### [DATASET RECORDS]
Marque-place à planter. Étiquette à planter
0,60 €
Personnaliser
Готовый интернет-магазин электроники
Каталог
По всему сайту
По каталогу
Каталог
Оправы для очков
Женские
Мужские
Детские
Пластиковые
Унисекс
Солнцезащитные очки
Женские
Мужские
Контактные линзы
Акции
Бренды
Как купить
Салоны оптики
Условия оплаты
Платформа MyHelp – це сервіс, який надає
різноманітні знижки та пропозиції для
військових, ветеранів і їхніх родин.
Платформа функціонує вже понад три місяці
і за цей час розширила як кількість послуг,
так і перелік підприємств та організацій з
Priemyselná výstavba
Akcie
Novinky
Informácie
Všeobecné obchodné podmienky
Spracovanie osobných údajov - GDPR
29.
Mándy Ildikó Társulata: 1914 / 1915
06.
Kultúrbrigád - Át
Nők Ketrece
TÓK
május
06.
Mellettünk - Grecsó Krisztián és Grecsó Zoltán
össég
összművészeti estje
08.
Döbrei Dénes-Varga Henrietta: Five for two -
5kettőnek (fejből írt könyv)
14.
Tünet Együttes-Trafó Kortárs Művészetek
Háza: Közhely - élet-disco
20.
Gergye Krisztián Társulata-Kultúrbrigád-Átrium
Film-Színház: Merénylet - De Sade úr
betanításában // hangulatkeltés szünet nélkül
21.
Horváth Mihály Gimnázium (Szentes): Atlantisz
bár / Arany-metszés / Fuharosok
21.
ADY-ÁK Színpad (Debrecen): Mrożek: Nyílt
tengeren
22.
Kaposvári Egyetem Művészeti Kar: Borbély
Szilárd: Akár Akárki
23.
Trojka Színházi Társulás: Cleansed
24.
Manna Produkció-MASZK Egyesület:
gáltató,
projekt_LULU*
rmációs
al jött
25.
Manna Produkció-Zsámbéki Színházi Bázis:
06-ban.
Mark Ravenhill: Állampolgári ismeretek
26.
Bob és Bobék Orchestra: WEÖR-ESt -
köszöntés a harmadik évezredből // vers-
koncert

### [WHAT IS NEEDED]
Please reproduce all of the data above word for word, line by line, with nothing added or left out.

### [WRITTEN RESPONSE]
Marque-place à planter. Étiquette à planter
0,60 €
Personnaliser
Готовый интернет-магазин электроники
Каталог
По всему сайту
По каталогу
Каталог
Оправы для очков
Женские
Мужские
Детские
Пластиковые
Унисекс
Солнцезащитные очки
Женские
Мужские
Контактные линзы
Акции
Бренды
Как купить
Салоны оптики
Условия оплаты
Платформа MyHelp – це сервіс, який надає
різноманітні знижки та пропозиції для
військових, ветеранів і їхніх родин.
Платформа функціонує вже понад три місяці
і за цей час розширила як кількість послуг,
так і перелік підприємств та організацій з
Priemyselná výstavba
Akcie
Novinky
Informácie
Všeobecné obchodné podmienky
Spracovanie osobných údajov - GDPR
29.
Mándy Ildikó Társulata: 1914 / 1915
06.
Kultúrbrigád - Át
Nők Ketrece
TÓK
május
06.
Mellettünk - Grecsó Krisztián és Grecsó Zoltán
össég
összművészeti estje
08.
Döbrei Dénes-Varga Henrietta: Five for two -
5kettőnek (fejből írt könyv)
14.
Tünet Együttes-Trafó Kortárs Művészetek
Háza: Közhely - élet-disco
20.
Gergye Krisztián Társulata-Kultúrbrigád-Átrium
Film-Színház: Merénylet - De Sade úr
betanításában // hangulatkeltés szünet nélkül
21.
Horváth Mihály Gimnázium (Szentes): Atlantisz
bár / Arany-metszés / Fuharosok
21.
ADY-ÁK Színpad (Debrecen): Mrożek: Nyílt
tengeren
22.
Kaposvári Egyetem Művészeti Kar: Borbély
Szilárd: Akár Akárki
23.
Trojka Színházi Társulás: Cleansed
24.
Manna Produkció-MASZK Egyesület:
gáltató,
projekt_LULU*
rmációs
al jött
25.
Manna Produkció-Zsámbéki Színházi Bázis:
06-ban.
Mark Ravenhill: Állampolgári ismeretek
26.
Bob és Bobék Orchestra: WEÖR-ESt -
köszöntés a harmadik évezredből // vers-
koncert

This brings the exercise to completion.